In a video interview at the University of Pennsylvania's Leonard Davis Institute of Health Economics (LDI), NIH ethics chief Dr. Ezekiel Emanuel said the implementation of health care reform required new ways of thinking about scholarship and corporate enterprise.
'The wrong shot' He emphasized that conflict of interest is a serious issue that needs even more management and prohibitions in some areas but said current efforts to regulate it overall have "taken the wrong shot."
"We keep talking about 'disclosure,'" he said. "But there's lots of evidence that disclosure is not a good protection and leads to bad incentive structures."
Emanuel's comments came in response to questions from Dr. Arthur Caplan, Director of the Center for Bioethics and LDI Senior Fellow. The video session was part of LDI's ongoing series of interviews and seminars with national authorities in the field of health policy research.

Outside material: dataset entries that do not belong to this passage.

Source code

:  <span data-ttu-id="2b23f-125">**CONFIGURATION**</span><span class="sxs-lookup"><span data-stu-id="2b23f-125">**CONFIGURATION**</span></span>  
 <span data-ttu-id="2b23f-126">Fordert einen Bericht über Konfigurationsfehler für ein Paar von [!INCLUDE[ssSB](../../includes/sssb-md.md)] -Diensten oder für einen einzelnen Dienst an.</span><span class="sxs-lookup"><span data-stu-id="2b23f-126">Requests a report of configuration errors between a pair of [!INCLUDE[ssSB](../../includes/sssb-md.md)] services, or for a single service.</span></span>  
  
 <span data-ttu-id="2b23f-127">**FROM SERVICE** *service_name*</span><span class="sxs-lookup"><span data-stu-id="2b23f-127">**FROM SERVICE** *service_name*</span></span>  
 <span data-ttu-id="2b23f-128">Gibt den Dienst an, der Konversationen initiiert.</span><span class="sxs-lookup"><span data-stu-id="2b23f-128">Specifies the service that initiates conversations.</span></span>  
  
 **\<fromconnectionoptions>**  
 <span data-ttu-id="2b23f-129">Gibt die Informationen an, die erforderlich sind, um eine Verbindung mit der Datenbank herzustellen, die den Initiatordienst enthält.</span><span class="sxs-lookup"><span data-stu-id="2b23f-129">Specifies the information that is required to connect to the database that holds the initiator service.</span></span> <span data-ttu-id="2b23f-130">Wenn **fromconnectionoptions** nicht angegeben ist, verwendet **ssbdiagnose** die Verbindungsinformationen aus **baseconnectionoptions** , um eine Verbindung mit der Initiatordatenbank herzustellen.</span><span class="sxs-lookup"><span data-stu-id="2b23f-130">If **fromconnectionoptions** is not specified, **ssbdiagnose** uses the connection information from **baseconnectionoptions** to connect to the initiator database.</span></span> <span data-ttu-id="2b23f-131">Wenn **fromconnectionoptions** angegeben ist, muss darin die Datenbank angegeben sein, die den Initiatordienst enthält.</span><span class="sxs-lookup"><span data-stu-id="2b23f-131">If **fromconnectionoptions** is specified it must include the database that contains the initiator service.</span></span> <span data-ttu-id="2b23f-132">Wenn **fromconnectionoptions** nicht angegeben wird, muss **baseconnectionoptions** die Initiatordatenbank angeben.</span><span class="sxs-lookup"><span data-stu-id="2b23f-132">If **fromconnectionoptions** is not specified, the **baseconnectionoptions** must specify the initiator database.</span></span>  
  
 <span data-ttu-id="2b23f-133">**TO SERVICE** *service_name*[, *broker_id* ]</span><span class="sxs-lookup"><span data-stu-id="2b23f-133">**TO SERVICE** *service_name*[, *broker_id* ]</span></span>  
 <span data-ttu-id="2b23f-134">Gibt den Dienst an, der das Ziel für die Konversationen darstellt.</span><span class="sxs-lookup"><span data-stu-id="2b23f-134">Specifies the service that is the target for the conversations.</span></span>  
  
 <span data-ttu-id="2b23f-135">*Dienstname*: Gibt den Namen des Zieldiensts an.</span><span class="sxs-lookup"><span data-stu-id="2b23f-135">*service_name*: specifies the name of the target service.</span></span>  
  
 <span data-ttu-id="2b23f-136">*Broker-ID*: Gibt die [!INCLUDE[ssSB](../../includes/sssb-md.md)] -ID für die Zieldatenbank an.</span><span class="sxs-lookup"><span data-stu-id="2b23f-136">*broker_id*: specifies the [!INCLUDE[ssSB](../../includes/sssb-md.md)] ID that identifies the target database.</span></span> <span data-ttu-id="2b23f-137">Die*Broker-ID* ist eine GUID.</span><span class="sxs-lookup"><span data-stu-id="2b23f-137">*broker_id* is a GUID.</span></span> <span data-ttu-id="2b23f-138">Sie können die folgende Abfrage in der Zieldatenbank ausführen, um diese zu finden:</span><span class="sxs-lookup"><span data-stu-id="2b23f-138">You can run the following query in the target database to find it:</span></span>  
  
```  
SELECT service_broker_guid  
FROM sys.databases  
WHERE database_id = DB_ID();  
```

Vitriol and angst The conflict-of-interest issue has exploded in political vitriol and institutional angst in recent years. Senator Chuck Grassley's Congressional investigations have targeted staffers at Harvard and Stanford. Pharmaceutical companies' speaking fees and other gratuities have become public relations nightmares for universities across the country. Leading organizations like the Institute of Medicine of the National Academies have railed against the "troubling interactions between industry and physicians, researchers and medical institutions."
Even the recent movie "Inside Job" is credited with raising the public's sensitivity and ire about the financial connections between academia and private corporations.
Public sensitivity These high-profile controversies have driven various universities and professional organizations to adopt stronger conflict-of-interest protocols.
Emanuel, a physician and ethicist who has served as a special advisor on health to the White House Office of Management and Budget, is rare in his willingness to publicly question whether conflict-of-interest attitudes and rules have gone too far.
"One of the things that's quite clear to me from the policy world is that we can't ignore these people in the private sector," he said. "We have to work with them willy-nilly and I think to some degree we've created a situation where close collaborations with the for-profit sector is seen as (only) a bad thing."
Health care reform "Just take something like health reform," he continued. "You're going to have to work with the insurance companies. There are for-profit hospitals, there are drug-device manufacturers, there are all sorts of other profit-making entities that have to be worked with. And to say, 'I'm holier than thou and I'm not going to work with you; I'm not going to take your money to sponsor conferences and things,' I think is a mistake. We have to bring these perspectives together," he said.
"Four or five years ago there was a big article in JAMA about if you offer advice to a hedge fund you're in a conflict of interest," he said. "Well, in my view that article was just wrong and didn't understand what a conflict of interest is. And so we've gotten to the point where any relationship with anyone who's making money is a conflict of interest. That's false. We need to be a little more subtle about it and a little more realistic about the fact that we need to intersect with (industry). It can't simply be that every time you have a financial relationship you can't be objective."
"It would be a lot more interesting for us to think of different kinds of relationships where scholarly work could be done to influence policy without incurring the taint," he said. "We just haven't done that."